Also, because these high alloy parts are small and can be readily
replaced in a short period of time with minimal labor, fabrication
costs may be cut to an even higher degree by designing some or all
of these parts to be wear items manufactured from lesser quality
alloys that are to be replaced at periodic intervals. If desired,
these lesser quality alloys (e.g., carbon steel) may be coated with
corrosion and/or erosion resistant liners, such as engineered
plastics including elastomeric polymers, to extend the useful life
of such components. Likewise, the pump 40 may be provided with
corrosion and/or erosion resistant liners to extend the life of the
pump 40, thus further reducing maintenance and replacement
costs.
[0058] As will be understood, the liquid concentrator 10 provides
direct contact of the liquid to be concentrated and the hot gas,
effecting highly turbulent heat exchange and mass transfer between
hot gas and the liquid, e.g., wastewater, undergoing concentration.
Moreover, the concentrator 10 employs highly compact gas-liquid
contact zones, making it minimal in size as compared to known
concentrators. The direct contact heat exchange feature promotes
high energy efficiency and eliminates the need for solid surface
heat exchangers as used in conventional, indirect heat transfer
concentrators. Further, the compact gas-liquid contact zone
eliminates the bulky process vessels used in both conventional
indirect and direct heat exchange concentrators. These features
allow the concentrator 10 to be manufactured using comparatively
low cost fabrication techniques and with reduced weight as compared
to conventional concentrators. Both of these factors favor
portability and cost-effectiveness.

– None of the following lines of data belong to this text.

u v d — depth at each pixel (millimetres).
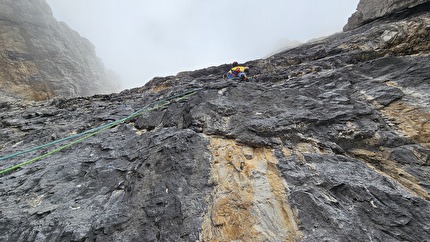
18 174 5266
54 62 38375
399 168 3799
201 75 13109
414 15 9977
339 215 2969
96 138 6680
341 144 4496
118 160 5195
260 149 4516
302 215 3064
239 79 8633
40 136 7867
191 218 3262
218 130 5145
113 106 10438
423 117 4402
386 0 11070
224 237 2986
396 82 5586
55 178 4824
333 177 3584
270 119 5176
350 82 6336
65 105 12562
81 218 3566
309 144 4480
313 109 5453
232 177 3910
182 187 3826
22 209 3963
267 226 3045
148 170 4410
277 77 8688
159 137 5523
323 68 8242
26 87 33219
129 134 6605
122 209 3623
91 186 4445
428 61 5664
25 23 35938
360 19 13406
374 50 7895
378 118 4781
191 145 4820
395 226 2777
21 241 3320
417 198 3076
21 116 10805
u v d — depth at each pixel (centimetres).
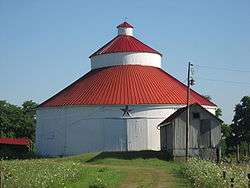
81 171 4100
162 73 8438
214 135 6544
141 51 8419
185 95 7906
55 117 7906
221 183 2830
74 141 7669
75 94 7888
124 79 7962
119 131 7488
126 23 8944
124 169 5003
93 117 7575
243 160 5566
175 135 6475
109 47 8538
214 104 8369
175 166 5391
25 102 12475
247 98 9188
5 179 2911
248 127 9138
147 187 3266
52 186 3011
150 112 7525
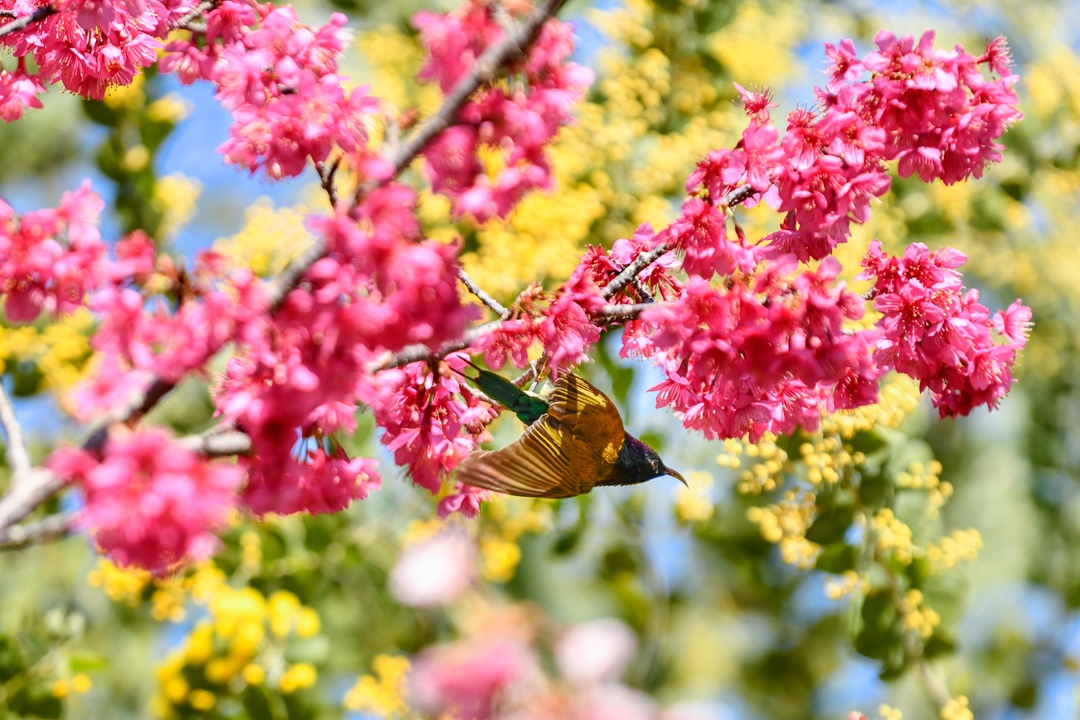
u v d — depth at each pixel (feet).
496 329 18.17
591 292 18.53
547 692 8.45
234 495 13.92
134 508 12.21
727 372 17.37
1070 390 48.34
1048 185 42.60
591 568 40.47
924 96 19.03
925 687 30.60
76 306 16.88
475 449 19.22
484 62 14.74
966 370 20.36
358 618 34.32
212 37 21.20
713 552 47.83
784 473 32.01
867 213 18.65
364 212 14.10
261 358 14.62
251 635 31.09
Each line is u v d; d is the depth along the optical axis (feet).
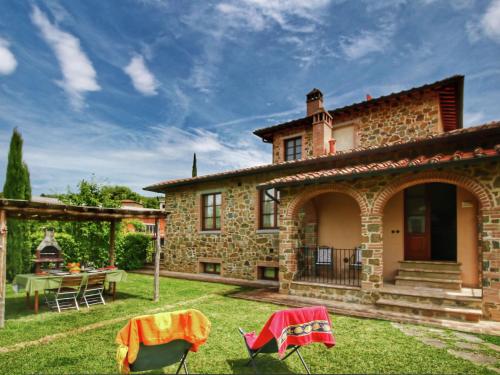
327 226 32.12
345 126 39.58
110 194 48.03
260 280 36.47
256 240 37.17
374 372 12.93
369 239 23.82
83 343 16.19
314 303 24.31
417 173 22.31
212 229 42.68
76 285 23.63
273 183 27.45
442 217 28.89
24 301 25.95
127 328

Thus, the liquid concentrator
10 is more compact and lighter in weight than conventional
concentrators, which make it ideal for use as a portable unit.
Additionally, the liquid concentrator 10 is less prone to fouling
and blockages due to the direct contact heat exchange operation and
the lack of solid heat exchanger surfaces. The liquid concentrator
10 can also process liquids with significant amounts of suspended
solids because of the direct contact heat exchange. As a result,
high levels of concentration of the process fluids may be achieved
without need for frequent cleaning of the concentrator 10.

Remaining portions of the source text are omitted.